> **Stored data**

* * * *

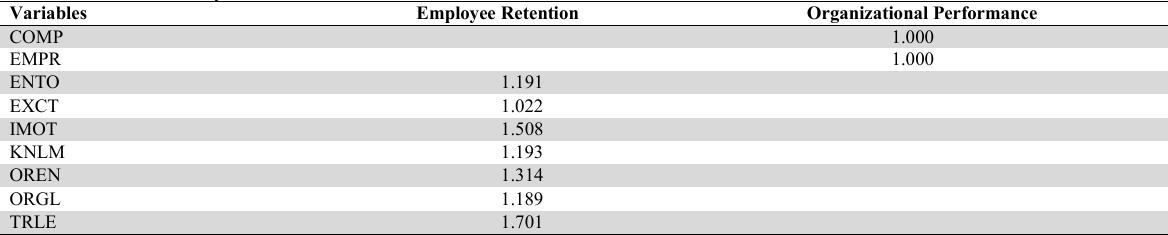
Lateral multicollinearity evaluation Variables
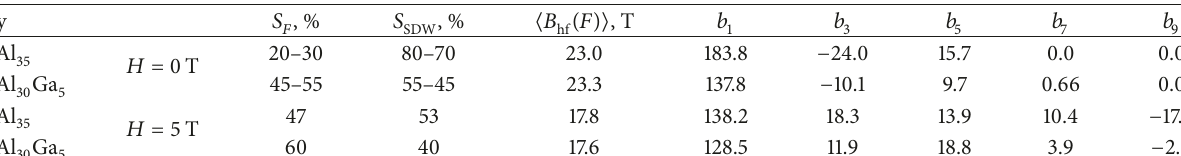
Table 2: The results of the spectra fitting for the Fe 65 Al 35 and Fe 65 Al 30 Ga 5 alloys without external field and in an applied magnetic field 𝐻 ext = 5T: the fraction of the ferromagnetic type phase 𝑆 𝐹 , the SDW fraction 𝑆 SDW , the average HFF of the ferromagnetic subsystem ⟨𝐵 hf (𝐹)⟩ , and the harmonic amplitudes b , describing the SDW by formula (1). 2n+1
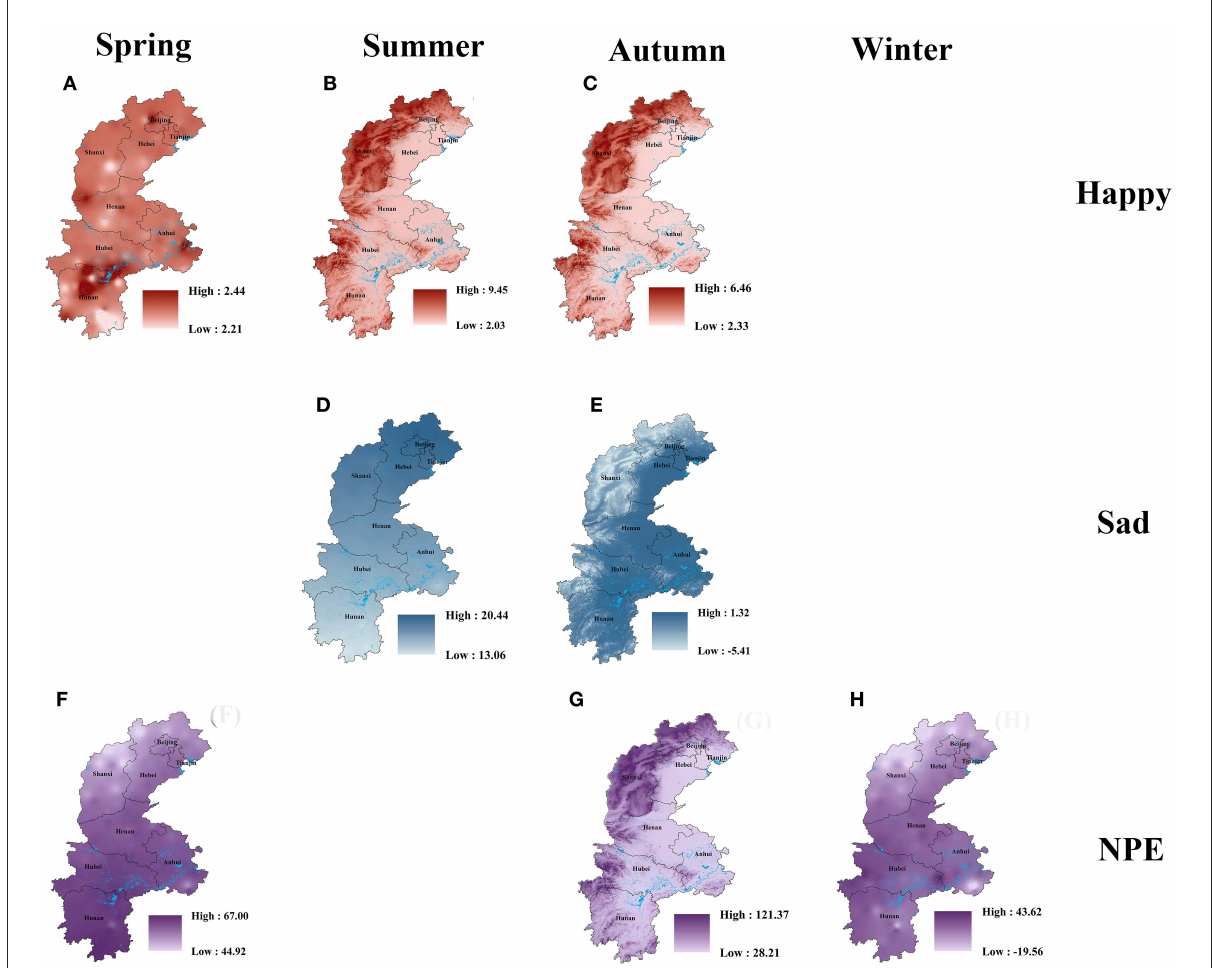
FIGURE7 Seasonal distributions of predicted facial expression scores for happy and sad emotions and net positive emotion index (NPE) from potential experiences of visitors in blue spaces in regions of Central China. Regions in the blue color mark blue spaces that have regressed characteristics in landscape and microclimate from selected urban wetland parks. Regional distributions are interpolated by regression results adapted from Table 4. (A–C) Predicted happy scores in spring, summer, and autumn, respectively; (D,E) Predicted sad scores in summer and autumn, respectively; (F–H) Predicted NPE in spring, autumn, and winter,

* * * *

> **Task prompt**
Without any pictures, transcribe the listing above exactly as written.

> **Response**
Lateral multicollinearity evaluation Variables
Table 2: The results of the spectra fitting for the Fe 65 Al 35 and Fe 65 Al 30 Ga 5 alloys without external field and in an applied magnetic field 𝐻 ext = 5T: the fraction of the ferromagnetic type phase 𝑆 𝐹 , the SDW fraction 𝑆 SDW , the average HFF of the ferromagnetic subsystem ⟨𝐵 hf (𝐹)⟩ , and the harmonic amplitudes b , describing the SDW by formula (1). 2n+1
FIGURE7 Seasonal distributions of predicted facial expression scores for happy and sad emotions and net positive emotion index (NPE) from potential experiences of visitors in blue spaces in regions of Central China. Regions in the blue color mark blue spaces that have regressed characteristics in landscape and microclimate from selected urban wetland parks. Regional distributions are interpolated by regression results adapted from Table 4. (A–C) Predicted happy scores in spring, summer, and autumn, respectively; (D,E) Predicted sad scores in summer and autumn, respectively; (F–H) Predicted NPE in spring, autumn, and winter,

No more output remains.